Extract every entry word for word.

--- Record extracts Enclosed Below ---

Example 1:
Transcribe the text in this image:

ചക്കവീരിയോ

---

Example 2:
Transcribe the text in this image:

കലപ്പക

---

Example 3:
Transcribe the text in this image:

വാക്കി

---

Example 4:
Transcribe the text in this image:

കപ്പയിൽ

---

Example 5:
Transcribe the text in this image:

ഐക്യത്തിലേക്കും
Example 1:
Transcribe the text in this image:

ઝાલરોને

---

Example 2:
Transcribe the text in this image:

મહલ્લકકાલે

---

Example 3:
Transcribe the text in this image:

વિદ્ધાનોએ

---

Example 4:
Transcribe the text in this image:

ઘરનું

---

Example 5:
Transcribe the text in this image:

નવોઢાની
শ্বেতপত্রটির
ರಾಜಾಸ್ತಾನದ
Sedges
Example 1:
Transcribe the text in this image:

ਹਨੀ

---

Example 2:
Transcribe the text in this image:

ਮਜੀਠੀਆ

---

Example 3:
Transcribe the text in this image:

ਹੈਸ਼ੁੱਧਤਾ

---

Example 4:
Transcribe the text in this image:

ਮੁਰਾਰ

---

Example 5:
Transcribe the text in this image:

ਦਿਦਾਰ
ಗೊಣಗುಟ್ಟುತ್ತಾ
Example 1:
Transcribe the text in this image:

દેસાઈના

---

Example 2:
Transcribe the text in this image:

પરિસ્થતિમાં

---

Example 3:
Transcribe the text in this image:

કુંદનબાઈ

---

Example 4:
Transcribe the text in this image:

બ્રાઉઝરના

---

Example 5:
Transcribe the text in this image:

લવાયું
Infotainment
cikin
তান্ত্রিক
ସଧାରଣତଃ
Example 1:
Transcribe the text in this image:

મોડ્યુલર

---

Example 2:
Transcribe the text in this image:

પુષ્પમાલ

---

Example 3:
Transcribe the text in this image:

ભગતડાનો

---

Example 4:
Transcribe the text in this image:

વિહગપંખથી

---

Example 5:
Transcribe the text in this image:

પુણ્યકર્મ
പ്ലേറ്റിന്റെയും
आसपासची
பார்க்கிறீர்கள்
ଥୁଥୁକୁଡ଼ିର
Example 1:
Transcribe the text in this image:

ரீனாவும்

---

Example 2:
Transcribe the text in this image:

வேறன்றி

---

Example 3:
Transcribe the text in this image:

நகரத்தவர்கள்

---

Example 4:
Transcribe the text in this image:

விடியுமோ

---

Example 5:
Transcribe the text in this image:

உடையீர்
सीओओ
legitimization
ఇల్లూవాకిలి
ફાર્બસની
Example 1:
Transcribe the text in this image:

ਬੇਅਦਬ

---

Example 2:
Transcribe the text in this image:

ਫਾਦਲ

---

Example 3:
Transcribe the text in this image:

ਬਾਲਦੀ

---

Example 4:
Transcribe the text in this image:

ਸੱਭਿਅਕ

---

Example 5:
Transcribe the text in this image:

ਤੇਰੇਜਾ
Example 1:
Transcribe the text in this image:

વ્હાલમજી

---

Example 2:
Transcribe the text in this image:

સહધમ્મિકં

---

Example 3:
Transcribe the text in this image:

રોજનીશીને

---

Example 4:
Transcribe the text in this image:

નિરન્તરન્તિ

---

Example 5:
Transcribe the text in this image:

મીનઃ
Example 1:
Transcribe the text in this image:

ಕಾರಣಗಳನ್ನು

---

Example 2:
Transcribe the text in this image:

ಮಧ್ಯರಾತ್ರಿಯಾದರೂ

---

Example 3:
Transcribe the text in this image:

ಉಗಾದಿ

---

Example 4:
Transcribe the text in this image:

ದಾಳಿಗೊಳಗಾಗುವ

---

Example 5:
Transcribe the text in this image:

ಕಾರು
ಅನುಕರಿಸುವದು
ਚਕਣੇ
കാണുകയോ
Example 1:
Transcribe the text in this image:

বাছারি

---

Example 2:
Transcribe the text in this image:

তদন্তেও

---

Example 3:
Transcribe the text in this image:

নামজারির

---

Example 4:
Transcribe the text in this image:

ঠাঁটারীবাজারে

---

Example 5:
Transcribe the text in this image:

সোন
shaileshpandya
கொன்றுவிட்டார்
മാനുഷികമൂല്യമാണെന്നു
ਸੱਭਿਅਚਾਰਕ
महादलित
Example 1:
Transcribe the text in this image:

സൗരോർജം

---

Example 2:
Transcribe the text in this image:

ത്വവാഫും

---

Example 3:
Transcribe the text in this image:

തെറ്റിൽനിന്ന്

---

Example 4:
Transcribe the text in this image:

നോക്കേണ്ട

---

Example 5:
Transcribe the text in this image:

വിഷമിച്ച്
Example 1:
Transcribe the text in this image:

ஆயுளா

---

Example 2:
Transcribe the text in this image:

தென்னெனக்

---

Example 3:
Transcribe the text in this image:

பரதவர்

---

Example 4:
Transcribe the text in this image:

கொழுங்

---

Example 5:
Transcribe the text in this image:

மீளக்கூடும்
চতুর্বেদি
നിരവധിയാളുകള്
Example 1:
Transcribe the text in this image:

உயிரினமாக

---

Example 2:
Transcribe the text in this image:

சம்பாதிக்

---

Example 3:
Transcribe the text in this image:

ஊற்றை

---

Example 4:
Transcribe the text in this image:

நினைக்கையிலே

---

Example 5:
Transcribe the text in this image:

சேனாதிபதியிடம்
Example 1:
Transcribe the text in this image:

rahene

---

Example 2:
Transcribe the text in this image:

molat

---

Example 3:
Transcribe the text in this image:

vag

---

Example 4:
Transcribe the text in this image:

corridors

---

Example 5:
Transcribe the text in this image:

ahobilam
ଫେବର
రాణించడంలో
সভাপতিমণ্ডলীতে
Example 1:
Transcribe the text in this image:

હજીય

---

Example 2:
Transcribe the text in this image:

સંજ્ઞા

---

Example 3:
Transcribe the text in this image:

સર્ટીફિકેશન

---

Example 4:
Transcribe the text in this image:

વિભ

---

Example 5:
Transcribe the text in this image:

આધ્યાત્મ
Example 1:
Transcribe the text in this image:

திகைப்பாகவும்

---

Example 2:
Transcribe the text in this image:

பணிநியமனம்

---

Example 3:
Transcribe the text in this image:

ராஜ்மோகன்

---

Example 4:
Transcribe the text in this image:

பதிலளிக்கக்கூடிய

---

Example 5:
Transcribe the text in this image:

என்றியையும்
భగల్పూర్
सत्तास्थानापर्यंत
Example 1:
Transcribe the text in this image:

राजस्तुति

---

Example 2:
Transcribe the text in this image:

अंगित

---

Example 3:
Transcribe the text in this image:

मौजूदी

--- End of Enclosed Record extracts ---

§ **Result of the task**:
Example 1:
Transcribe the text in this image:

ചക്കവീരിയോ

---

Example 2:
Transcribe the text in this image:

കലപ്പക

---

Example 3:
Transcribe the text in this image:

വാക്കി

---

Example 4:
Transcribe the text in this image:

കപ്പയിൽ

---

Example 5:
Transcribe the text in this image:

ഐക്യത്തിലേക്കും
Example 1:
Transcribe the text in this image:

ઝાલરોને

---

Example 2:
Transcribe the text in this image:

મહલ્લકકાલે

---

Example 3:
Transcribe the text in this image:

વિદ્ધાનોએ

---

Example 4:
Transcribe the text in this image:

ઘરનું

---

Example 5:
Transcribe the text in this image:

નવોઢાની
শ্বেতপত্রটির
ರಾಜಾಸ್ತಾನದ
Sedges
Example 1:
Transcribe the text in this image:

ਹਨੀ

---

Example 2:
Transcribe the text in this image:

ਮਜੀਠੀਆ

---

Example 3:
Transcribe the text in this image:

ਹੈਸ਼ੁੱਧਤਾ

---

Example 4:
Transcribe the text in this image:

ਮੁਰਾਰ

---

Example 5:
Transcribe the text in this image:

ਦਿਦਾਰ
ಗೊಣಗುಟ್ಟುತ್ತಾ
Example 1:
Transcribe the text in this image:

દેસાઈના

---

Example 2:
Transcribe the text in this image:

પરિસ્થતિમાં

---

Example 3:
Transcribe the text in this image:

કુંદનબાઈ

---

Example 4:
Transcribe the text in this image:

બ્રાઉઝરના

---

Example 5:
Transcribe the text in this image:

લવાયું
Infotainment
cikin
তান্ত্রিক
ସଧାରଣତଃ
Example 1:
Transcribe the text in this image:

મોડ્યુલર

---

Example 2:
Transcribe the text in this image:

પુષ્પમાલ

---

Example 3:
Transcribe the text in this image:

ભગતડાનો

---

Example 4:
Transcribe the text in this image:

વિહગપંખથી

---

Example 5:
Transcribe the text in this image:

પુણ્યકર્મ
പ്ലേറ്റിന്റെയും
आसपासची
பார்க்கிறீர்கள்
ଥୁଥୁକୁଡ଼ିର
Example 1:
Transcribe the text in this image:

ரீனாவும்

---

Example 2:
Transcribe the text in this image:

வேறன்றி

---

Example 3:
Transcribe the text in this image:

நகரத்தவர்கள்

---

Example 4:
Transcribe the text in this image:

விடியுமோ

---

Example 5:
Transcribe the text in this image:

உடையீர்
सीओओ
legitimization
ఇల్లూవాకిలి
ફાર્બસની
Example 1:
Transcribe the text in this image:

ਬੇਅਦਬ

---

Example 2:
Transcribe the text in this image:

ਫਾਦਲ

---

Example 3:
Transcribe the text in this image:

ਬਾਲਦੀ

---

Example 4:
Transcribe the text in this image:

ਸੱਭਿਅਕ

---

Example 5:
Transcribe the text in this image:

ਤੇਰੇਜਾ
Example 1:
Transcribe the text in this image:

વ્હાલમજી

---

Example 2:
Transcribe the text in this image:

સહધમ્મિકં

---

Example 3:
Transcribe the text in this image:

રોજનીશીને

---

Example 4:
Transcribe the text in this image:

નિરન્તરન્તિ

---

Example 5:
Transcribe the text in this image:

મીનઃ
Example 1:
Transcribe the text in this image:

ಕಾರಣಗಳನ್ನು

---

Example 2:
Transcribe the text in this image:

ಮಧ್ಯರಾತ್ರಿಯಾದರೂ

---

Example 3:
Transcribe the text in this image:

ಉಗಾದಿ

---

Example 4:
Transcribe the text in this image:

ದಾಳಿಗೊಳಗಾಗುವ

---

Example 5:
Transcribe the text in this image:

ಕಾರು
ಅನುಕರಿಸುವದು
ਚਕਣੇ
കാണുകയോ
Example 1:
Transcribe the text in this image:

বাছারি

---

Example 2:
Transcribe the text in this image:

তদন্তেও

---

Example 3:
Transcribe the text in this image:

নামজারির

---

Example 4:
Transcribe the text in this image:

ঠাঁটারীবাজারে

---

Example 5:
Transcribe the text in this image:

সোন
shaileshpandya
கொன்றுவிட்டார்
മാനുഷികമൂല്യമാണെന്നു
ਸੱਭਿਅਚਾਰਕ
महादलित
Example 1:
Transcribe the text in this image:

സൗരോർജം

---

Example 2:
Transcribe the text in this image:

ത്വവാഫും

---

Example 3:
Transcribe the text in this image:

തെറ്റിൽനിന്ന്

---

Example 4:
Transcribe the text in this image:

നോക്കേണ്ട

---

Example 5:
Transcribe the text in this image:

വിഷമിച്ച്
Example 1:
Transcribe the text in this image:

ஆயுளா

---

Example 2:
Transcribe the text in this image:

தென்னெனக்

---

Example 3:
Transcribe the text in this image:

பரதவர்

---

Example 4:
Transcribe the text in this image:

கொழுங்

---

Example 5:
Transcribe the text in this image:

மீளக்கூடும்
চতুর্বেদি
നിരവധിയാളുകള്
Example 1:
Transcribe the text in this image:

உயிரினமாக

---

Example 2:
Transcribe the text in this image:

சம்பாதிக்

---

Example 3:
Transcribe the text in this image:

ஊற்றை

---

Example 4:
Transcribe the text in this image:

நினைக்கையிலே

---

Example 5:
Transcribe the text in this image:

சேனாதிபதியிடம்
Example 1:
Transcribe the text in this image:

rahene

---

Example 2:
Transcribe the text in this image:

molat

---

Example 3:
Transcribe the text in this image:

vag

---

Example 4:
Transcribe the text in this image:

corridors

---

Example 5:
Transcribe the text in this image:

ahobilam
ଫେବର
రాణించడంలో
সভাপতিমণ্ডলীতে
Example 1:
Transcribe the text in this image:

હજીય

---

Example 2:
Transcribe the text in this image:

સંજ્ઞા

---

Example 3:
Transcribe the text in this image:

સર્ટીફિકેશન

---

Example 4:
Transcribe the text in this image:

વિભ

---

Example 5:
Transcribe the text in this image:

આધ્યાત્મ
Example 1:
Transcribe the text in this image:

திகைப்பாகவும்

---

Example 2:
Transcribe the text in this image:

பணிநியமனம்

---

Example 3:
Transcribe the text in this image:

ராஜ்மோகன்

---

Example 4:
Transcribe the text in this image:

பதிலளிக்கக்கூடிய

---

Example 5:
Transcribe the text in this image:

என்றியையும்
భగల్పూర్
सत्तास्थानापर्यंत
Example 1:
Transcribe the text in this image:

राजस्तुति

---

Example 2:
Transcribe the text in this image:

अंगित

---

Example 3:
Transcribe the text in this image:

मौजूदी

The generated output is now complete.